En gros "vous pensez ne pas savoir écrire mais vous avez des idées", l'IA va faire de vous, en moins de temps qu'il n’en faut pour le dire, un écrivain renommé, une grande scénariste, et qui sait le futur ou la future… Orwell de 2084 ?
Vraiment ? N’est-ce pas un autre miroir aux alouettes, tant on sait qu’en matière de création, ce qui fait la valeur d’une inspiration et d’une idée, c’est l’expérience purement humaine si justement décrite par Rainer Maria Rilke, dans ses Cahiers de Malte Laurids Brigge où il explique comment le "premier mot d'un vers" ne peut surgir que d'un processus complexe lié à la nature de nos "vies minuscules", les expériences qu'elles nous proposent ou nous imposent, les souvenirs qu'on en tire, et qui deviennent en nous "sang, regard, geste".
Bien sûr, certains, certaines, sauront tirer parti de ces nouveaux outils. Celles ou ceux qui, à la manière d'un Chris Marker ou d'un Perec, sauront subvertir la machine.
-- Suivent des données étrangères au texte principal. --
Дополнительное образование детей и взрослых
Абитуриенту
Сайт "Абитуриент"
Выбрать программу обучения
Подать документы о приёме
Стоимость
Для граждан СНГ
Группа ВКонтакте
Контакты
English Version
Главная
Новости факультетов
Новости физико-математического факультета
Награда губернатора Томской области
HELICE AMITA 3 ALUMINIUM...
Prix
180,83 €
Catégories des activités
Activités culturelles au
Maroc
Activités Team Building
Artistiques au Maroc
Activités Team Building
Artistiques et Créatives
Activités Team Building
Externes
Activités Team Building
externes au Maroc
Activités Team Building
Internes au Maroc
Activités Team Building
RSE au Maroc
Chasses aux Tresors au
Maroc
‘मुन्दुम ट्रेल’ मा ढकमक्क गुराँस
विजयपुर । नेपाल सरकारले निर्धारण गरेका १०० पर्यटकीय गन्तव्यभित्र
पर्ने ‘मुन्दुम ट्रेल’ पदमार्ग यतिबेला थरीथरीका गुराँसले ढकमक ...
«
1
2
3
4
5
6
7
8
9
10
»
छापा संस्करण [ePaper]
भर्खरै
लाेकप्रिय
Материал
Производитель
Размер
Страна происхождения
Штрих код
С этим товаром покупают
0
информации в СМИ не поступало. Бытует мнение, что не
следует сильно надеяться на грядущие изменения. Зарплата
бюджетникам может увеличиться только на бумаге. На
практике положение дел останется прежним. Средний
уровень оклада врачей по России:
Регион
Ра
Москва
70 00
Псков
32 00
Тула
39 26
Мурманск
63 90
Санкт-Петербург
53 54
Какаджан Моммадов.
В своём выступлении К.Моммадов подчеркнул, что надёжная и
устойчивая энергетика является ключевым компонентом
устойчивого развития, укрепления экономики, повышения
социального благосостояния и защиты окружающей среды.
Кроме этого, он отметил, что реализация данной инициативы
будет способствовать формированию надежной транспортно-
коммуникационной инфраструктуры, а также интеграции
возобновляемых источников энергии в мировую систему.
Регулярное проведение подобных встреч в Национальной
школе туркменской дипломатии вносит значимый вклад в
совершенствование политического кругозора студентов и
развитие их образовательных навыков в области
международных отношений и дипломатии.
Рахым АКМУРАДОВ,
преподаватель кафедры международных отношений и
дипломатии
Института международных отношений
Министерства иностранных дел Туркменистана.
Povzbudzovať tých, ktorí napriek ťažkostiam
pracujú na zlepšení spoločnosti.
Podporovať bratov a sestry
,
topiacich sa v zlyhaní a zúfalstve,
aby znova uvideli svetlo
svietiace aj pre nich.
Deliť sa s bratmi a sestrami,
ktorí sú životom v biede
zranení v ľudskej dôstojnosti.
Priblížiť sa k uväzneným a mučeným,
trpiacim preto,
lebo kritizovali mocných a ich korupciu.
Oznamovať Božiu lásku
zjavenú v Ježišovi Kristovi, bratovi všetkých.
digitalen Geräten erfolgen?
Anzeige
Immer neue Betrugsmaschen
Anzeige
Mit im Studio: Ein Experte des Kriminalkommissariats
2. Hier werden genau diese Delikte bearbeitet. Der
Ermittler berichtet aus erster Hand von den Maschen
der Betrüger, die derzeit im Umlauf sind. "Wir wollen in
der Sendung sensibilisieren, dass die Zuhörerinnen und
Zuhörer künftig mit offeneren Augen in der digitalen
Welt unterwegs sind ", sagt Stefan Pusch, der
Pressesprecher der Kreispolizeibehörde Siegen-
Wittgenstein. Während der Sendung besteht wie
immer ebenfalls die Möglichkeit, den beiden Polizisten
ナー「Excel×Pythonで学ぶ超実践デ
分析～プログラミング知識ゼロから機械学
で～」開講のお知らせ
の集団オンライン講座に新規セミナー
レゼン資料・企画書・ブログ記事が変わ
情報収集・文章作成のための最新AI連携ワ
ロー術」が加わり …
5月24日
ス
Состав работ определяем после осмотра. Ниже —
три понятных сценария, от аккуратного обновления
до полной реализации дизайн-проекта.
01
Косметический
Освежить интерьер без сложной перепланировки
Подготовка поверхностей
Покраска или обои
Mais bien plus sûrement, l’IAG bénéficiera avant tout à ceux qui aujourd’hui ne raisonnent qu’en termes de flux et de contenus - et non de création - toujours heureux de répondre aux besoins du marché, comme si l’expérience proprement humaine, les émotions, rêves et souvenirs, n’avaient plus d’importance.
De fait, nous nous gardons bien de nier les prouesses de l'IA. Elles sont proprement stupéfiantes.
Elles crèvent les yeux.
Elles les crèvent si bien qu'elles nous aveuglent et passent sous silence les risques auxquels elles confronteront leurs utilisateurs.
Le risque qu'à force d'associations mécaniques et probabilistes, les Intelligences Artificielles Génératives finissent par nous appauvrir en faisant disparaître, volontairement ou non, des occurrences statistiques qui ne seraient pas assez fréquentes, trop contestatrices ou trop subversives. Le risque aussi que ce qu'elles nous offrent ne soit surtout le reflet, sans même qu'ils en aient conscience, des préjugés et des croyances de leurs programmateurs. Le risque qu'elles deviennent un véhicule de plus pour les idéologies de ceux qui les contrôleront.
Le risque enfin, pour tous les créateurs et créatrices, qu'à force de vouloir, grâce à ces prodigieuses machines, nous préserver de l'échec - pourtant si profondément humain et nécessaire à la création, puisqu'il s'agit toujours d'échouer et d'échouer mieux, comme le disait Beckett - elles nous diminuent plutôt que de "nous augmenter", nous coupant par là même de ce réel auquel on doit "se cogner" pour être au monde. Pour l'écrire.
Ces prouesses aussi stupéfiantes soient-elles nous rendront-elles heureux, vivants, amoureux ? Ces œuvres générées par des algorithmes, sans référence au réel, sans référence à la vérité de nos existences, sans intelligence sensible, sans « je », « tu » ou « nous », sans singularité, ni discours subversif, ne risquent-elles pas d’appauvrir le travail des auteurs, de nous abêtir et de priver les générations futures du plaisir d’écrire et de penser par soi-même, du plaisir de communier autour d’un livre, d’un roman, d’un film ?
Pour nous signataires de cette tribune, la véritable intelligence humaine ne serait-elle pas de reconnaître, au regard des coûts écologiques, humains et sociaux qu'elles nous imposent, la futilité et l’inconséquence de l’utilisation des IAG dans ces métiers qui sont les nôtres ? S'il paraît illusoire de s'opposer à leur développement, faisons au moins en sorte que leur utilisation soit régulée et réservée à des domaines dans lesquels elles seront utiles aux avenirs qui nous attendent. Et pas seulement à ceux qui contrôleront ces IA surpuissantes.
Certains nous traiteront de technophobes passéistes. Mais en ce siècle qui avance vers des horizons plus qu'incertains, les seuls progrès qui devraient nous importer sont ceux qui visent à préserver ce qu'il nous reste de vivant, en nous et autour de nous. Et à reconnaître qu'à l'ère de l'IA, on n’a finalement réellement besoin de rien d'autre que d'une feuille de papier, d'un crayon, et d’un esprit libre, pour écrire.
Comme tant d'autres avant nous.
D'une feuille de papier et d'un crayon. Que ce soit pour écrire L'Odyssée ou Hiroshima, mon amour.